And last month, Inform USA heard about another use case from one of Inform USA’s state affiliates: Inform Florida (who are also working with Yanzio) used ChatGPT to develop a new consolidated statewide resource data styleguide. Florida’s I&R providers previously had more than ten different style guides among them, and the conflicts between these information-management policies have yielded incompatible data that hindered their ability to operate as a statewide network. On Inform USA’s blog, Tori Greer explained how they used ChatGPT to compare all of their members’ style guides, immediately identifying the various conflicts, and developing proposed resolutions that could align everyone’s interests in one shared policy. ChatGPT wasn’t able to resolve all of the conflicts magically – but it produced helpful inputs to Florida’s I&R providers as they engaged in their collaborative (human) process of negotiation and consensus-building.

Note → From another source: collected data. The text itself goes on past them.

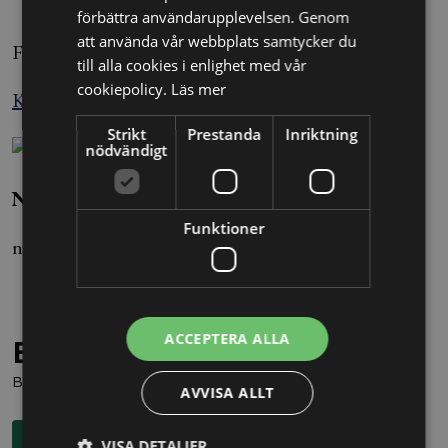
förbättra användarupplevelsen. Genom
att använda vår webbplats samtycker du
Foto: Fredrik Sandberg/TT
till alla cookies i enlighet med vår
cookiepolicy.
Läs mer
Källa: Nyhetsbyrån Blendow Lexnova
Strikt
Prestanda
Inriktning
nödvändigt
Nils Ivars
Funktioner
nils.ivars@alltomjuridik.se
ACCEPTERA ALLA
Behöver du juridisk hjälp?
Boka en kostnadsfri konsultation direkt via knappen nedan.
AVVISA ALLT
Boka rådgivning
VISA DETALJER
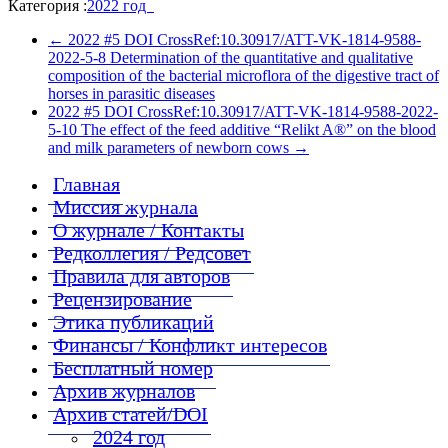
Категория :
2022 год
←
2022 #5 DOI CrossRef:10.30917/ATT-VK-1814-9588-
2022-5-8 Determination of the quantitative and qualitative
composition of the bacterial microflora of the digestive tract of
horses in parasitic diseases
2022 #5 DOI CrossRef:10.30917/ATT-VK-1814-9588-2022-
5-10 The effect of the feed additive “Relikt A®” on the blood
and milk parameters of newborn cows
→
Главная
Миссия журнала
О журнале / Контакты
Редколлегия / Редсовет
Правила для авторов
Рецензирование
Этика публикаций
Финансы / Конфликт интересов
Бесплатный номер
Архив журналов
Архив статей/DOI
2024 год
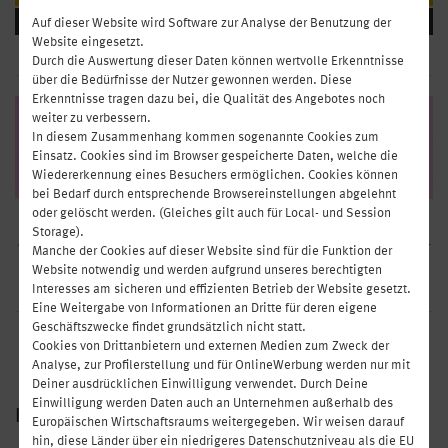
GETRÄNKE
Auf dieser Website wird Software zur Analyse der Benutzung der
Website eingesetzt.
Durch die Auswertung dieser Daten können wertvolle Erkenntnisse
über die Bedürfnisse der Nutzer gewonnen werden. Diese
Erkenntnisse tragen dazu bei, die Qualität des Angebotes noch
weiter zu verbessern.
In diesem Zusammenhang kommen sogenannte Cookies zum
Einsatz. Cookies sind im Browser gespeicherte Daten, welche die
Wiedererkennung eines Besuchers ermöglichen. Cookies können
bei Bedarf durch entsprechende Browsereinstellungen abgelehnt
oder gelöscht werden. (Gleiches gilt auch für Local- und Session
Stellen Sie sich einen Salat ganz nach Ihren Wünschen zusammen und
Storage).
wählen Sie zwischen drei verschiedenen Basis-Salaten mit Dressing Ihrer
Manche der Cookies auf dieser Website sind für die Funktion der
Wahl. Verfeinern Sie Ihr gesundes Mittagessen mit einem proteinreichen
Website notwendig und werden aufgrund unseres berechtigten
Topping je nach Belieben.
Interesses am sicheren und effizienten Betrieb der Website gesetzt.
Eine Weitergabe von Informationen an Dritte für deren eigene
Geschäftszwecke findet grundsätzlich nicht statt.
KW
32/33
HENRY
KOCHT
Cookies von Drittanbietern und externen Medien zum Zweck der
ab
MITTWOCH 05.08. - 11.08.
Analyse, zur Profilerstellung und für OnlineWerbung werden nur mit
Deiner ausdrücklichen Einwilligung verwendet. Durch Deine
Einwilligung werden Daten auch an Unternehmen außerhalb des
HEALTHY SALAD OF THE WEEK
Europäischen Wirtschaftsraums weitergegeben. Wir weisen darauf
hin, diese Länder über ein niedrigeres Datenschutzniveau als die EU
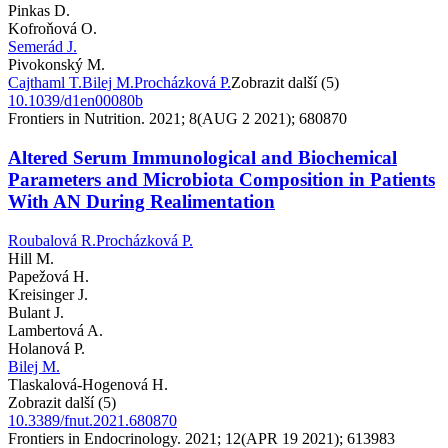
Pinkas D.
Kofroňová O.
Semerád J.
Pivokonský M.
Cajthaml T.
Bilej M.
Procházková P.
Zobrazit další (5)
10.1039/d1en00080b
Frontiers in Nutrition. 2021; 8(AUG 2 2021); 680870
Altered Serum Immunological and Biochemical
Parameters and Microbiota Composition in Patients
With AN During Realimentation
Roubalová R.
Procházková P.
Hill M.
Papežová H.
Kreisinger J.
Bulant J.
Lambertová A.
Holanová P.
Bilej M.
Tlaskalová-Hogenová H.
Zobrazit další (5)
10.3389/fnut.2021.680870
Frontiers in Endocrinology. 2021; 12(APR 19 2021); 613983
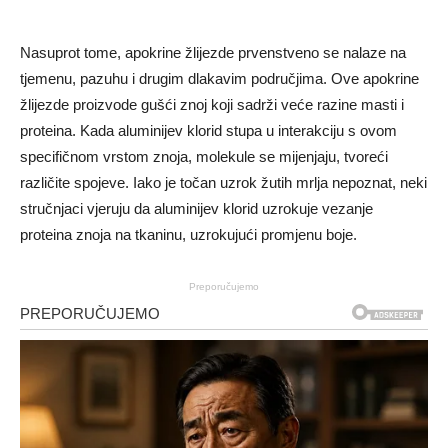
Nasuprot tome, apokrine žlijezde prvenstveno se nalaze na
tjemenu, pazuhu i drugim dlakavim područjima. Ove apokrine
žlijezde proizvode gušći znoj koji sadrži veće razine masti i
proteina. Kada aluminijev klorid stupa u interakciju s ovom
specifičnom vrstom znoja, molekule se mijenjaju, tvoreći
različite spojeve. Iako je točan uzrok žutih mrlja nepoznat, neki
stručnjaci vjeruju da aluminijev klorid uzrokuje vezanje
proteina znoja na tkaninu, uzrokujući promjenu boje.
Preporučujemo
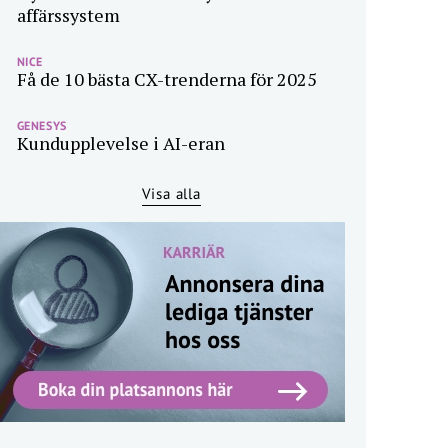
affärssystem
NICE
Få de 10 bästa CX-trenderna för 2025
GENESYS
Kundupplevelse i AI-eran
Visa alla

So let’s consider the reasons why these use cases may be responsible and appropriate, where others might not:
- These use cases do not involve making any inferences about individual people – in fact, they don’t involve any factual claims about truth whatsoever. This is critical, because LLMs aren’t designed to produce reliable factual claims.
- These use cases leverage standardized inputs – such as the Inform USA style guide – to analyze patterns in language. This is appropriate, because LLMs are designed to analyze patterns in language.
- These use cases don’t depend on AI to make any decisions; instead, they use AI to generate output that is reviewed and revised by humans. This means that knowledgeable people are able to identify and reject any invalid output.
These use cases – data quality assessment, and style guide alignment – suggest some potentially meaningful benefits for I&R providers. They may not capture the imagination like some of the breathless AI hype, but they are still worth taking seriously. I’m excited to see how others might benefit from Yanzio’s services.
In the meantime, I think conducting this kind of risk-benefit analysis is critical for anyone in a position of responsibility over systems that interact with humans – especially vulnerable humans. For every idea about how AI might offer benefits, we should ask: what could go wrong? Who might be harmed, and how? Are such risks acceptable – and, even if so, what can we do to mitigate them?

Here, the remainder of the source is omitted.